WHAT THIS TASK INVOLVES: Where the records below show a line containing "Rendered at 2001 by 1125 pixels.", start copying; end with the line containing "list [505, 299, 1495, 1014]", and copy it too.

DATA SHOWN:
=-=-=-=-=

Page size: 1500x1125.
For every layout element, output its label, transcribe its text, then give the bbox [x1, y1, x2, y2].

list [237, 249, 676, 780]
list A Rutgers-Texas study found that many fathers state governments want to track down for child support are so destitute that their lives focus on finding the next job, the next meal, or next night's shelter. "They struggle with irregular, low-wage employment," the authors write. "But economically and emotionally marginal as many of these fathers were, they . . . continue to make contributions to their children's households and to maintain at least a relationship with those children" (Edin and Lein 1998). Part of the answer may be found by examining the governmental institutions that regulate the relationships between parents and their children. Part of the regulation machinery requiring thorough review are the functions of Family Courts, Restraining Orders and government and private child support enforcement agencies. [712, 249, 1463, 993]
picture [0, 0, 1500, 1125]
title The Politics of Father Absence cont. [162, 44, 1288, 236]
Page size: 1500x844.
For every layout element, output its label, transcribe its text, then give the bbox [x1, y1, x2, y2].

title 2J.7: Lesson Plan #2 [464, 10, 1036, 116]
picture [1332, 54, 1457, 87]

=-=-=-=-=

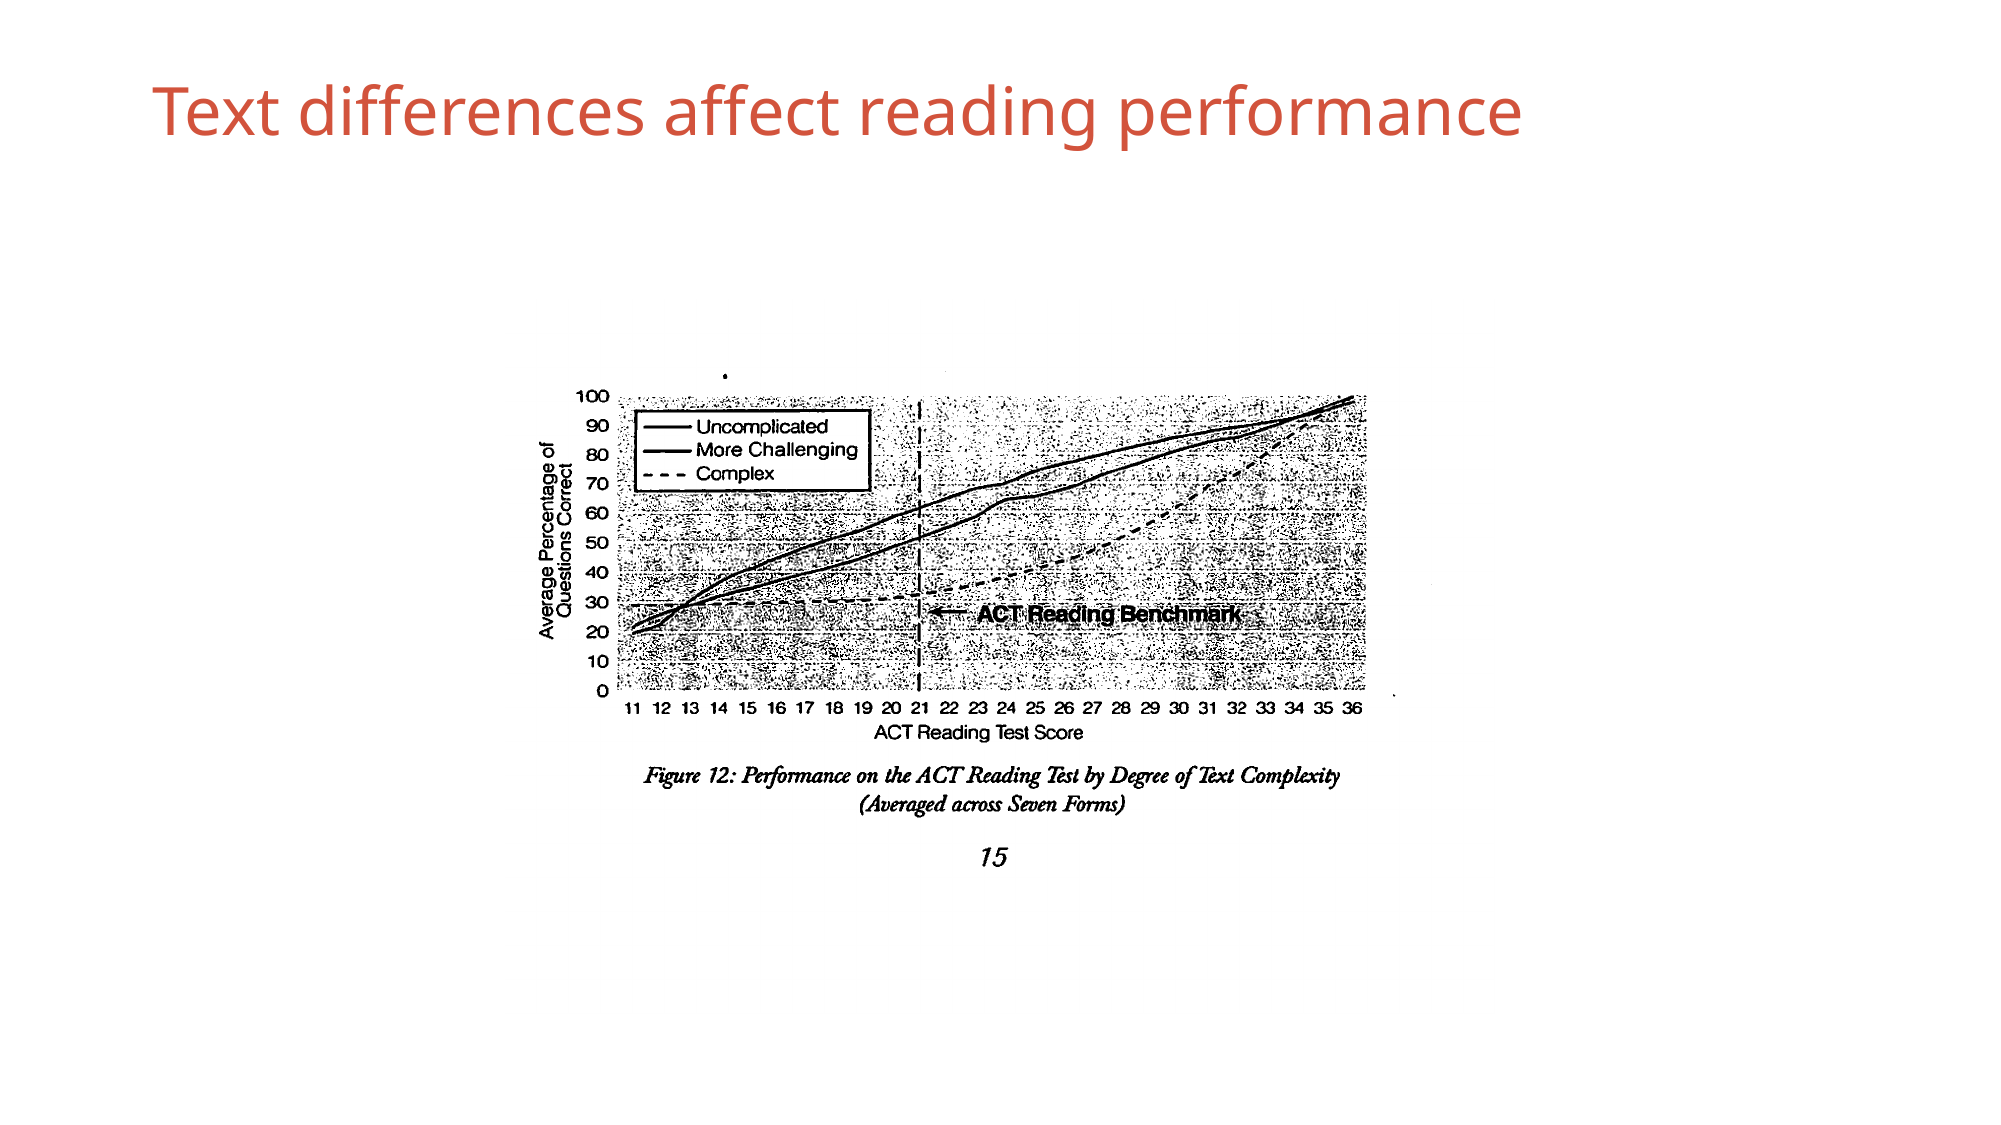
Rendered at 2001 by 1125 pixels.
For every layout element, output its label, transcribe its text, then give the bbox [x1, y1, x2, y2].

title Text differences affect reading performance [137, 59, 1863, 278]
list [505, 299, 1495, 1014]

=-=-=-=-=

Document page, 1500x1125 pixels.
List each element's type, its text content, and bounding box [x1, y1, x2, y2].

=-=-=-=-=

ANSWER TO THIS EXERCISE:
Rendered at 2001 by 1125 pixels.
For every layout element, output its label, transcribe its text, then give the bbox [x1, y1, x2, y2].

title Text differences affect reading performance [137, 59, 1863, 278]
list [505, 299, 1495, 1014]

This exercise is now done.